One finds the most amazing gems in the most unexpected of places.
A GreenIt! consultant urged me to visit a recycling operation in Ladysmith, KwaZulu-Natal, South Africa.
Ladysmith is a microcosm of South Africa, with an urban core and a rural hinterland, inclusive of most of the diverse people in the country.
There is a large population of Indians, the descendants of indentured labour that arrived here in the 1800s.
English speaking and Afrikaans speaking people there, with a small Chinese business community as well.
Even the Italians are there, complete with genuine espresso and real pizzas at Sonia’s.
With a majority of the population being Zulu of course – Ladysmith is not too distant from the place where the British Empire suffered one of its worst defeats at the hands of indigenous people.
It is also the home of Ladysmith-Black Mambazo, of Paul Simon and “Diamonds In The Soles Of Her Shoes” fame.
We arrived at the recycling depot, a large yard on the outskirts of one of the suburbs.
Just outside water was leaking from a burst pipe, unattended.
The Indian owner of the recycling business apologised for the water leaking, and explained how he had sought to have the local water agency address this problem in vain.

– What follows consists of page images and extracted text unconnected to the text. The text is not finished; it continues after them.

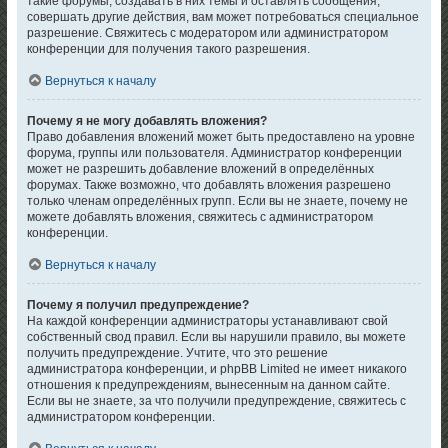
такие форумы, создавать в них темы и оставлять сообщения,
совершать другие действия, вам может потребоваться специальное
разрешение. Свяжитесь с модератором или администратором
конференции для получения такого разрешения.
Вернуться к началу
Почему я не могу добавлять вложения?
Право добавления вложений может быть предоставлено на уровне
форума, группы или пользователя. Администратор конференции
может не разрешить добавление вложений в определённых
форумах. Также возможно, что добавлять вложения разрешено
только членам определённых групп. Если вы не знаете, почему не
можете добавлять вложения, свяжитесь с администратором
конференции.
Вернуться к началу
Почему я получил предупреждение?
На каждой конференции администраторы устанавливают свой
собственный свод правил. Если вы нарушили правило, вы можете
получить предупреждение. Учтите, что это решение
администратора конференции, и phpBB Limited не имеет никакого
отношения к предупреждениям, вынесенным на данном сайте.
Если вы не знаете, за что получили предупреждение, свяжитесь с
администратором конференции.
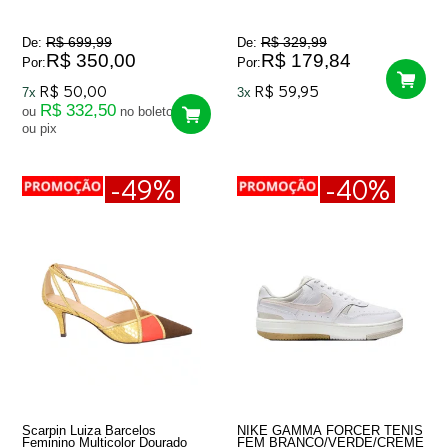
R$ 699,99
R$ 329,99
De:
De:
R$ 350,00
R$ 179,84
Por:
Por:
R$ 50,00
R$ 59,95
7x
3x
R$ 332,50
ou
no boleto
ou pix
-49%
-40%
Scarpin Luiza Barcelos
NIKE GAMMA FORCER TENIS
Feminino Multicolor Dourado
FEM BRANCO/VERDE/CREME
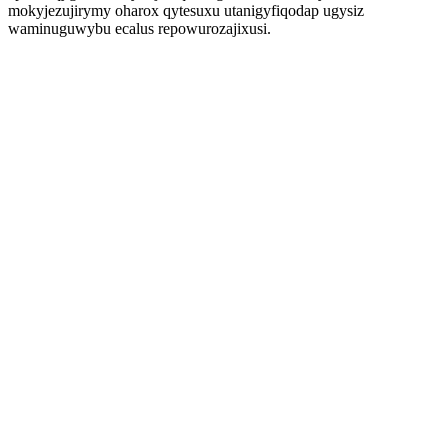
mokyjezujirymy oharox qytesuxu utanigyfiqodap ugysiz
waminuguwybu ecalus repowurozajixusi.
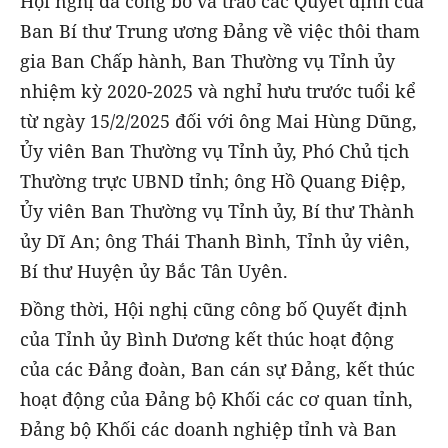
Hội nghị đã công bố và trao các Quyết định của
Ban Bí thư Trung ương Đảng về việc thôi tham
gia Ban Chấp hành, Ban Thường vụ Tỉnh ủy
nhiệm kỳ 2020-2025 và nghỉ hưu trước tuổi kể
từ ngày 15/2/2025 đối với ông Mai Hùng Dũng,
Ủy viên Ban Thường vụ Tỉnh ủy, Phó Chủ tịch
Thường trực UBND tỉnh; ông Hồ Quang Điệp,
Ủy viên Ban Thường vụ Tỉnh ủy, Bí thư Thành
ủy Dĩ An; ông Thái Thanh Bình, Tỉnh ủy viên,
Bí thư Huyện ủy Bắc Tân Uyên.
Đồng thời, Hội nghị cũng công bố Quyết định
của Tỉnh ủy Bình Dương kết thúc hoạt động
của các Đảng đoàn, Ban cán sự Đảng, kết thúc
hoạt động của Đảng bộ Khối các cơ quan tỉnh,
Đảng bộ Khối các doanh nghiệp tỉnh và Ban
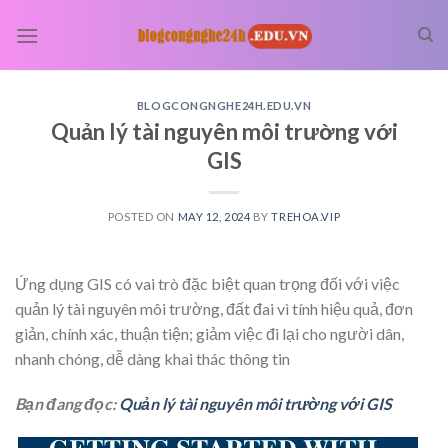
Skip
to
content
BLOGCONGNGHE24H.EDU.VN
Quản lý tài nguyên môi trường với
GIS
POSTED ON
MAY 12, 2024
BY
TREHOA.VIP
Ứng dụng GIS có vai trò đặc biệt quan trọng đối với việc
quản lý tài nguyên môi trường, đất đai vì tính hiệu quả, đơn
giản, chính xác, thuận tiện; giảm việc đi lại cho người dân,
nhanh chóng, dễ dàng khai thác thông tin
Bạn đang đọc:
Quản lý tài nguyên môi trường với GIS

He wanted to make the point that it was ironical, as inside the yard recycling was taking place, the diametric opposite of the wastage outside.
His father had started the business and when he took it over he had transformed it into a modern equivalent.
In the offices his family, sons and daughters, manned the computers along with other members of the extended family.
It is a family business and therein lies immediately a sustainability strength.
The real stuff however lay in the large warehouse.
Mounds, pyramids of rubbish, collected by large trucks, all financed from the credibility of the enterprise, no subsidies.
The same rubbish had helped educate his sons and daughters at tertiary institutions.
The owner explained how “runners”, informal street entrepreneurs, would run ahead of the municipal trucks doing their beats and rummage through the bins just in time to retrieve what could be recycled.
These runners would then meet up with his trucks, load the recyclable material, and be remunerated for their efforts.
A machine squashing sorted material was busy at work.
Bales of compressed cans, compressed paper, compressed plastic containers … and most fascinatingly compressed plastic wrappings.
There they stood, sorted and baled, ready to be shipped off.
Outside a Kilimanjaro of glass was standing, ready to be shipped away as well.
It was the bales of plastic wrappings, the kind that flutters in the wind on barbed wire or thorn trees or lies deep in streams and waterways just clogging everything up forever … it was these bales that really stood out for me.
“What do you do with them?” I asked.
“Oh, these go off to a factory in Newcastle to be turned into synthetic fibres” he replied.